Un año después me deslizaba por las mismas arenas. Cada vez que me alejaba un poco de Cecilia, inmediatamente dejaba de recordarla. Ya no íbamos a Maitencillo y dejamos de escuchar Dire Straits. Era el turno del Soul cages que había sido compuesto por Sting en memoria de su padre. When the angels fall dejaba marcando ocupado y en contrapunto escuchábamos el Tango 4, colaboración entre Charly García y Pedro Aznar. «Dios es quién cruza nuestros caminos…» contenía un pegajoso estribillo de los Beach Boys. Ya no era artífice de mi destino y ese mismo verano todo se volvería patas arriba. José Miguel rasgueaba la guitarra. Los rostros de mis amigos se iluminaban en medio de la oscuridad. «So... so you think you can tell... Heaven from Hell... blue skies from pain...» Nuestras sombras se agigantaban tras una improvisada fogata, simplemente escuchando Pink Floyd en mitad de la noche estrellada.

 

De regreso en Santiago volví a frecuentar la casa de Cecilia. Conversando en el patio de su casa sentí como si recién la estuviese conociendo.
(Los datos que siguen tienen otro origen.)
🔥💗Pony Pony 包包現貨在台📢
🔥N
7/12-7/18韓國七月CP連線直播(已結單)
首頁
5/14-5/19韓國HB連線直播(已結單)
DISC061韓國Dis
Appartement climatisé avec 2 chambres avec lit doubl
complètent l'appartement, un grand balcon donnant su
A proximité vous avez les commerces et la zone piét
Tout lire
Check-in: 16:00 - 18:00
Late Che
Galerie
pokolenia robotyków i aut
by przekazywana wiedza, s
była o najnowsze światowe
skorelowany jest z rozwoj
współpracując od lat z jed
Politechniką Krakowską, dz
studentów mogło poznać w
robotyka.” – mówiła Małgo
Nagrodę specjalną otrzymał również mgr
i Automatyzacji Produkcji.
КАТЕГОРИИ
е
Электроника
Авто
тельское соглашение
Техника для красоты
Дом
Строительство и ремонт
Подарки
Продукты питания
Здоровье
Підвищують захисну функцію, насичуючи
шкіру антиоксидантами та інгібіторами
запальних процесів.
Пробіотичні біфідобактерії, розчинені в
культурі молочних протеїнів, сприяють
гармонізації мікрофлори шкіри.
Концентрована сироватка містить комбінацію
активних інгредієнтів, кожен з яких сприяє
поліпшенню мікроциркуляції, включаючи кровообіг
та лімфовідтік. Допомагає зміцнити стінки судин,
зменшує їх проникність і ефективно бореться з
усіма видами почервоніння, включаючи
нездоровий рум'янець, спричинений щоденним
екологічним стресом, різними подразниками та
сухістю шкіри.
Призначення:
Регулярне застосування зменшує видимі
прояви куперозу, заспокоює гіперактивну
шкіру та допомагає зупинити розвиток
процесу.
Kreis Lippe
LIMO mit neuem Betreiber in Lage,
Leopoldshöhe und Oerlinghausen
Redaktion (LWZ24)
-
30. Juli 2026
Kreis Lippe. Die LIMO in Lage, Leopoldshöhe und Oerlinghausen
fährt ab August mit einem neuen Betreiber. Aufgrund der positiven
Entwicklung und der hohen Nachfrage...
Me comentó que Marité Douzet necesitaba gente para conformar una comunidad. Al principio no entendía a qué se refería, pero igual me reuní con ella a la entrada del centro comercial Apumanque. Hicimos una colecta en un tarrito de Nescafé a modo de alcancía. Era muy simpática, pero a la vez organizada, le ponía mística al asunto de la comunidad. Nos subimos a las micros en busca de fondos. Yo me iba directo a la parte trasera mientras Marité daba un verdadero discurso acerca de lo que haríamos en el sur. Sus palabras sonaban importantes y me convencieron del proyecto. Iríamos a una localidad rural a desplegar una serie de trabajos voluntarios que mejorarían la calidad de vida de los habitantes de la zona.